▶ **Work task**: In this exercise, retype exactly and only the lines from the top of the entries below through the line that holds "126 236 2161", omitting pictures.

____________

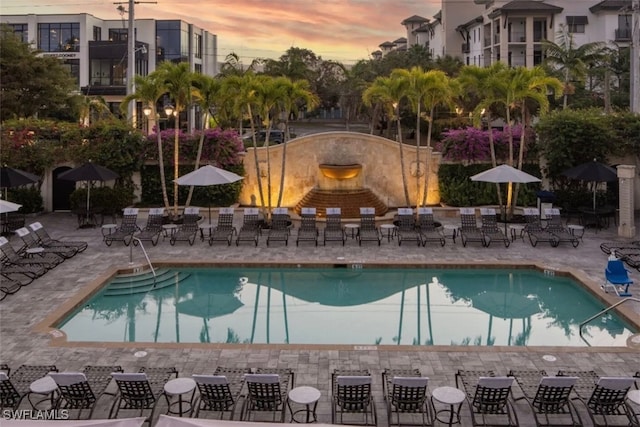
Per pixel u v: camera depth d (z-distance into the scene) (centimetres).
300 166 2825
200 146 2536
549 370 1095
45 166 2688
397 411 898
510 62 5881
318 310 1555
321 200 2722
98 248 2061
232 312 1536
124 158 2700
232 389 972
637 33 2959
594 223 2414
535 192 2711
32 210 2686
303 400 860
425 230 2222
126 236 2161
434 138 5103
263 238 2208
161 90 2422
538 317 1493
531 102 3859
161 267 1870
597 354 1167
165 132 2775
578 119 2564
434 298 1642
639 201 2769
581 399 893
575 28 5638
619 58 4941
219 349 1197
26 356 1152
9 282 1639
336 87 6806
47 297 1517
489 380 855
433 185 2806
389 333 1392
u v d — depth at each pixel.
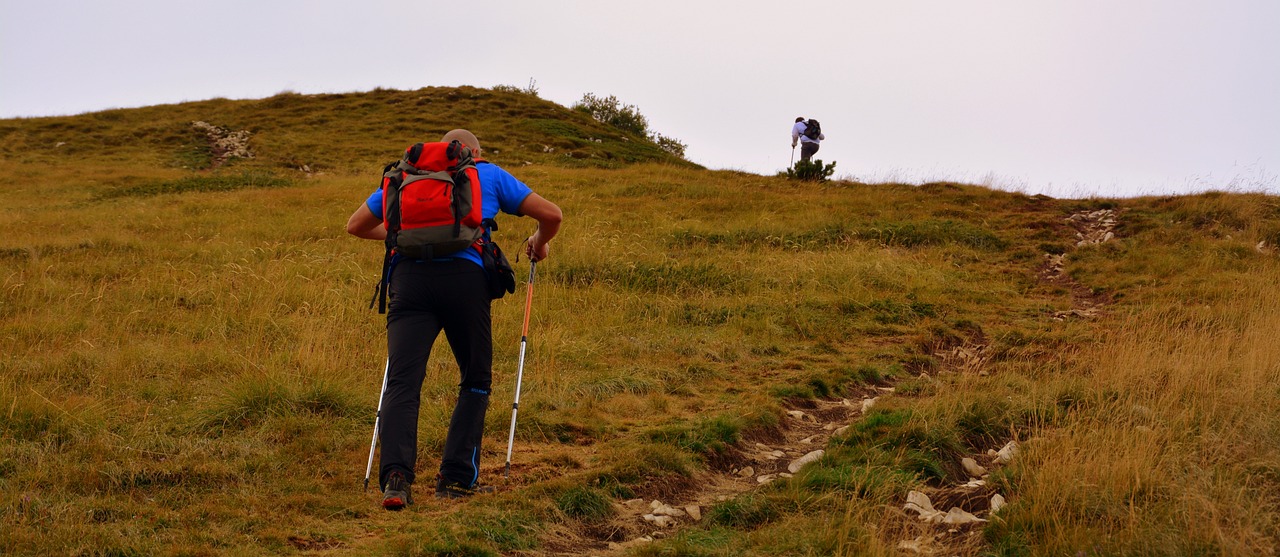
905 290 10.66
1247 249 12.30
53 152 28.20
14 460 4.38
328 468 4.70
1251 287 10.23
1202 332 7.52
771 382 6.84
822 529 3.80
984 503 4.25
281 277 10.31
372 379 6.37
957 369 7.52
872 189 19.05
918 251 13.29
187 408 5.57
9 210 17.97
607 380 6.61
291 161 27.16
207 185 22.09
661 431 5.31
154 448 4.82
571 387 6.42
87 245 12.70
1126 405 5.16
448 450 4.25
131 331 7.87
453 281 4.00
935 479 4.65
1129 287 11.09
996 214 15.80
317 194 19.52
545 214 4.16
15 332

____________

▶ **Answer space**:
Per pixel u v: camera depth d (z-distance into the scene) (centimetres).
300 166 2825
200 146 2536
549 370 1095
45 166 2688
397 411 898
510 62 5881
318 310 1555
321 200 2722
98 248 2061
232 312 1536
124 158 2700
232 389 972
637 33 2959
594 223 2414
535 192 2711
32 210 2686
303 400 860
425 230 2222
126 236 2161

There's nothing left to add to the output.